2014-04-28T21:01:42.787Z cpu9:10653)NFSLock: 608: Stop accessing fd 0x410013247ce8  3
2014-04-28T21:01:42.787Z cpu9:10653)NFSLock: 608: Stop accessing fd 0x4100132692a8  3
2014-04-28T21:01:42.787Z cpu9:10653)NFSLock: 608: Stop accessing fd 0x41001219b328  3
2014-04-28T21:01:42.787Z cpu9:10653)NFSLock: 608: Stop accessing fd 0x41001218a228  3
2014-04-28T21:01:42.787Z cpu9:10653)NFSLock: 608: Stop accessing fd 0x410013242c68  3
2014-04-28T21:01:42.787Z cpu9:10653)NFSLock: 608: Stop accessing fd 0x41001219fae8  3
2014-04-28T21:01:42.787Z cpu9:10653)NFSLock: 608: Stop accessing fd 0x41001219e5e8  3
2014-04-28T21:01:42.787Z cpu9:10653)NFSLock: 608: Stop accessing fd 0x41001219fe68  3
2014-04-28T21:01:42.787Z cpu9:10653)NFSLock: 608: Stop accessing fd 0x410012190268  3
2014-04-28T21:01:42.787Z cpu9:10653)NFSLock: 608: Stop accessing fd 0x410013234fe8  3
2014-04-28T21:01:42.787Z cpu9:10653)NFSLock: 608: Stop accessing fd 0x410012190968  3
2014-04-28T21:01:51.783Z cpu6:8198)NFSLock: 568: Start accessing fd 0x410013246468 again
2014-04-28T21:01:51.801Z cpu6:8198)NFSLock: 568: Start accessing fd 0x41001219b328 again
2014-04-28T21:01:51.801Z cpu6:8198)NFSLock: 568: Start accessing fd 0x410012190268 again
2014-04-28T21:01:51.801Z cpu6:8198)NFSLock: 568: Start accessing fd 0x410013247ce8 again
2014-04-28T21:01:51.801Z cpu6:8198)NFSLock: 568: Start accessing fd 0x41001219fe68 again
2014-04-28T21:01:51.801Z cpu6:8198)NFSLock: 568: Start accessing fd 0x410013242c68 again
2014-04-28T21:01:51.801Z cpu6:8198)NFSLock: 568: Start accessing fd 0x410012190968 again
2014-04-28T21:01:51.801Z cpu6:8198)NFSLock: 568: Start accessing fd 0x41001219fae8 again
2014-04-28T21:01:51.801Z cpu6:8198)NFSLock: 568: Start accessing fd 0x41001218a228 again
2014-04-28T21:01:51.801Z cpu6:8198)NFSLock: 568: Start accessing fd 0x4100132692a8 again
2014-04-28T21:01:51.801Z cpu6:8198)NFSLock: 568: Start accessing fd 0x410013234fe8 again
2014-04-28T21:01:51.801Z cpu6:8198)NFSLock: 568: Start accessing fd 0x41001323dda8 again
2014-04-28T21:01:51.801Z cpu6:8198)NFSLock: 568: Start accessing fd 0x41001219e5e8 again


We were about to give up and call support for vmware and netapp, when I thought of aggregate snapshots.
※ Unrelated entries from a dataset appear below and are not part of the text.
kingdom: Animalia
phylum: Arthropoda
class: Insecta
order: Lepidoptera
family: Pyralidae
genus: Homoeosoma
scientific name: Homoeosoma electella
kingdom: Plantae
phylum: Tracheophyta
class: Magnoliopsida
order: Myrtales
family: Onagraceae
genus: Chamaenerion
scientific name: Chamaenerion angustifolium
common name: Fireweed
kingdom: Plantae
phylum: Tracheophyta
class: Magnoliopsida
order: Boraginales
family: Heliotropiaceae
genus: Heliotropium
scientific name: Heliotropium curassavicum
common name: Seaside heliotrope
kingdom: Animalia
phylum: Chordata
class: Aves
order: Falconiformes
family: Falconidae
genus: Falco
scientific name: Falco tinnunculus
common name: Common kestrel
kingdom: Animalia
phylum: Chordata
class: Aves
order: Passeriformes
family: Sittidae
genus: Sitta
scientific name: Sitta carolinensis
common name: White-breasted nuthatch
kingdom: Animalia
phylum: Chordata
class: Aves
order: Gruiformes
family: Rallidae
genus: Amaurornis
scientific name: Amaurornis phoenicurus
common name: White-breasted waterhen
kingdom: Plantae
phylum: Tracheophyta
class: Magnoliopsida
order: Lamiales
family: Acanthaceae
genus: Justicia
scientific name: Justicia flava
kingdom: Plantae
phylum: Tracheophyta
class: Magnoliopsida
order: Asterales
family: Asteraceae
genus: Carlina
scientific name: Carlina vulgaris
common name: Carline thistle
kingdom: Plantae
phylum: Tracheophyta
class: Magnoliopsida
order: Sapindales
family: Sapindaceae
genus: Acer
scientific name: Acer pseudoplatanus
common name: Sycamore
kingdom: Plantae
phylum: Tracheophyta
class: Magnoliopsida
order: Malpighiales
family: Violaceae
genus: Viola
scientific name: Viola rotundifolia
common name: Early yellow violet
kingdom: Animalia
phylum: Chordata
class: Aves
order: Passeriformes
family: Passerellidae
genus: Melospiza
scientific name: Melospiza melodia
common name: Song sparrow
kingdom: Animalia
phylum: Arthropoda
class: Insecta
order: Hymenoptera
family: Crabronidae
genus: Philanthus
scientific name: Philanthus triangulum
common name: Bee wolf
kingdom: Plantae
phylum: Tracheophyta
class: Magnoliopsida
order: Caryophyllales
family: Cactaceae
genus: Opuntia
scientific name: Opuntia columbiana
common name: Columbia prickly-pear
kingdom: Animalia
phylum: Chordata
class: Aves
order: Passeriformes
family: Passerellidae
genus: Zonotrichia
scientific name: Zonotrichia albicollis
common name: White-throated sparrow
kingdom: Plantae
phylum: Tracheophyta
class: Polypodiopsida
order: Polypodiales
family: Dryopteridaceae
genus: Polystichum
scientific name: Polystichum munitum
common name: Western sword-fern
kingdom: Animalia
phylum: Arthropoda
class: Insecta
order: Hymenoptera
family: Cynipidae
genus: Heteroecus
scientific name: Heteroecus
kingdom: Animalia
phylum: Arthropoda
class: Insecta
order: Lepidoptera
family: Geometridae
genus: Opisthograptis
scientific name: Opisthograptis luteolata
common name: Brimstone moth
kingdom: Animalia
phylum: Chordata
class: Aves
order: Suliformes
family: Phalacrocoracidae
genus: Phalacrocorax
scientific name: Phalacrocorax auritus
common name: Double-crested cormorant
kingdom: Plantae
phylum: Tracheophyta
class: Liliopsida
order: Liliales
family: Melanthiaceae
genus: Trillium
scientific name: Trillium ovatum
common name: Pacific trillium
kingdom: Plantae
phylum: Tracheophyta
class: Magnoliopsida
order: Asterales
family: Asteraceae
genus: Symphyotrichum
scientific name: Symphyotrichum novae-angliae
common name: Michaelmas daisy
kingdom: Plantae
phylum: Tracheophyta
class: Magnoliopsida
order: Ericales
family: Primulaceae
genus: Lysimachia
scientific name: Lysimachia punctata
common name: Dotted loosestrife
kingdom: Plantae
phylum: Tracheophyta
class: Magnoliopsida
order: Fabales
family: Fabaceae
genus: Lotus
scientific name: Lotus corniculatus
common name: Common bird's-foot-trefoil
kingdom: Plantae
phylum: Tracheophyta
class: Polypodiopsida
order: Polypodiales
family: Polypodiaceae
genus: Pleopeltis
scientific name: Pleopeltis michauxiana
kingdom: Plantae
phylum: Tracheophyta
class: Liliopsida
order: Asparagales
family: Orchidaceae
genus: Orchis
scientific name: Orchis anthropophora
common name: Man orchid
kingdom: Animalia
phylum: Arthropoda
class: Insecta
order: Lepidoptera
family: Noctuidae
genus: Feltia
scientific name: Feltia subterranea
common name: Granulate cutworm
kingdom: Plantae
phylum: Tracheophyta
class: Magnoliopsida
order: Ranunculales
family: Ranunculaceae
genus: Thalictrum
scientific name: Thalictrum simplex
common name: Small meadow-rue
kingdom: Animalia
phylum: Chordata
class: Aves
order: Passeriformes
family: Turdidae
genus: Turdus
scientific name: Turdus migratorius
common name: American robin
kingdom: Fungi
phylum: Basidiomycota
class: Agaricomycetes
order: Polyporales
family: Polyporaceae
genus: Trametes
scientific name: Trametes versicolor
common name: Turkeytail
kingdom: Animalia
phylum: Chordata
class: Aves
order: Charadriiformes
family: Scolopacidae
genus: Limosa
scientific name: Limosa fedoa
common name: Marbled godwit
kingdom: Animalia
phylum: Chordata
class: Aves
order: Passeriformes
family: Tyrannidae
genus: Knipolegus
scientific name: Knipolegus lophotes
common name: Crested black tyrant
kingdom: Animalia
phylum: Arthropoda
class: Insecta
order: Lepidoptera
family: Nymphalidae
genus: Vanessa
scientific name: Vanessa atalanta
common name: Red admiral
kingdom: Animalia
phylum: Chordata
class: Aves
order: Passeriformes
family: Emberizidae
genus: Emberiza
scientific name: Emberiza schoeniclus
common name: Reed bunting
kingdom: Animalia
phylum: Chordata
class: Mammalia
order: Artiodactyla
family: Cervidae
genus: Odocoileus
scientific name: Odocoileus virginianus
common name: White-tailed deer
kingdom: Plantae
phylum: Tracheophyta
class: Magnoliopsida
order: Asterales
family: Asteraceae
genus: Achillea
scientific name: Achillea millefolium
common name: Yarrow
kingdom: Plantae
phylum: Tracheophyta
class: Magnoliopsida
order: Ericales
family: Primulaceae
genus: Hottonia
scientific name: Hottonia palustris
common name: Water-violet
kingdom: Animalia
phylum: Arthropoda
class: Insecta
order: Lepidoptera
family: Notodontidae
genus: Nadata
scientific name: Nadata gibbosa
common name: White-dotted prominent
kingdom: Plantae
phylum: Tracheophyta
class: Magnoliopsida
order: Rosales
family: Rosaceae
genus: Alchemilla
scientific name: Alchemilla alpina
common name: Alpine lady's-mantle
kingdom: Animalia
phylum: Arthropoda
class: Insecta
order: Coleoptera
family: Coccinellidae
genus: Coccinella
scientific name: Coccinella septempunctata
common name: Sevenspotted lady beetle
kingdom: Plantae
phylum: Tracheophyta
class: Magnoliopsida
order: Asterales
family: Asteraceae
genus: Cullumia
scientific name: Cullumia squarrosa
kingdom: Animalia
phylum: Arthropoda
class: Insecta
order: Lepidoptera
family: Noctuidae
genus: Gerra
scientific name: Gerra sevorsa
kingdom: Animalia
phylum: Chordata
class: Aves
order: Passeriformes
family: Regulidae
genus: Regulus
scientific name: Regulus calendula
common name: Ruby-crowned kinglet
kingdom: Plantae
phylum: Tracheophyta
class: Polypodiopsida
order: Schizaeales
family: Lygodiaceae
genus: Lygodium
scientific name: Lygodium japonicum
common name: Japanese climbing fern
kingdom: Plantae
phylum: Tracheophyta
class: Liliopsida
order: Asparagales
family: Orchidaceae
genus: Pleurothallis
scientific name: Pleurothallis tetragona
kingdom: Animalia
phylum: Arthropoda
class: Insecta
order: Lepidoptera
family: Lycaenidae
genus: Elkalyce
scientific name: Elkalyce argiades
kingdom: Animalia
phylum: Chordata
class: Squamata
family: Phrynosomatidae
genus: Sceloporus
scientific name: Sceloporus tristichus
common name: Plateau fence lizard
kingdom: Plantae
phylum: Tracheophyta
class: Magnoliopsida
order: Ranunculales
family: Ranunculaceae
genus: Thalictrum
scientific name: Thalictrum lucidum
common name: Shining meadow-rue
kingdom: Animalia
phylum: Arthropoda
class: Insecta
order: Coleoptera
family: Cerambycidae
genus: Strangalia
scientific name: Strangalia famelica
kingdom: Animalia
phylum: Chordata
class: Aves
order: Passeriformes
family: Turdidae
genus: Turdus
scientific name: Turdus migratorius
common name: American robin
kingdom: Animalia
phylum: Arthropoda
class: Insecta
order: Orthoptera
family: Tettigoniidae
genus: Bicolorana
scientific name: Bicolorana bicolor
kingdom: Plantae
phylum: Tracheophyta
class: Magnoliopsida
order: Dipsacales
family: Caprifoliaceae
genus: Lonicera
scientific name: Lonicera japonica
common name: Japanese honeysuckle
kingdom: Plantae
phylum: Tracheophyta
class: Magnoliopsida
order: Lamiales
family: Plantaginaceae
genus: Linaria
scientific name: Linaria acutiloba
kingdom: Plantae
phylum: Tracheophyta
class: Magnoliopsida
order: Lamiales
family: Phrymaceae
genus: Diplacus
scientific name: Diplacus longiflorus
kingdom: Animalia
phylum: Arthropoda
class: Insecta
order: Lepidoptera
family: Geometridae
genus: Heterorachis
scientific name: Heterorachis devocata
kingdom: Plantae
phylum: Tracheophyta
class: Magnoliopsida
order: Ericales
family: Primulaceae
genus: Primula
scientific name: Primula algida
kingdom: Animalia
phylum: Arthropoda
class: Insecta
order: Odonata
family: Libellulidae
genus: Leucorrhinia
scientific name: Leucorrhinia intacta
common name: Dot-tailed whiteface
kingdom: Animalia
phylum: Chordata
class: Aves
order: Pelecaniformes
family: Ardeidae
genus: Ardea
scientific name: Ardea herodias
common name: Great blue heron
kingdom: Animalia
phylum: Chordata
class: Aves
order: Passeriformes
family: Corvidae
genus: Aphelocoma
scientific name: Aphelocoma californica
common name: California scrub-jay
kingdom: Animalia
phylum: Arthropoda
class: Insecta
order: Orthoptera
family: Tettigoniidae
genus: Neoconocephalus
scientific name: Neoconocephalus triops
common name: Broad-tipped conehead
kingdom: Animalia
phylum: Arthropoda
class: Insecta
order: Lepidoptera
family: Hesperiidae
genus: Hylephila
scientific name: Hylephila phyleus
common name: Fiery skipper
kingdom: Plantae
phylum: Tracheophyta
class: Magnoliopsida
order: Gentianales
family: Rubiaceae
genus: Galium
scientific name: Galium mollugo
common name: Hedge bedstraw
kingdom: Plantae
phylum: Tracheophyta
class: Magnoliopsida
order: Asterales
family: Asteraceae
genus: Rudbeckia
When I checked the aggregate snapshots….there it was..each aggregate snapshot was taking place at the mentioned times. Changed the schedule to off-peak hours, and saw the iscsi.notice at the times i changed the schedule to. I would have never thought aggregate snapshots could cause a freeze.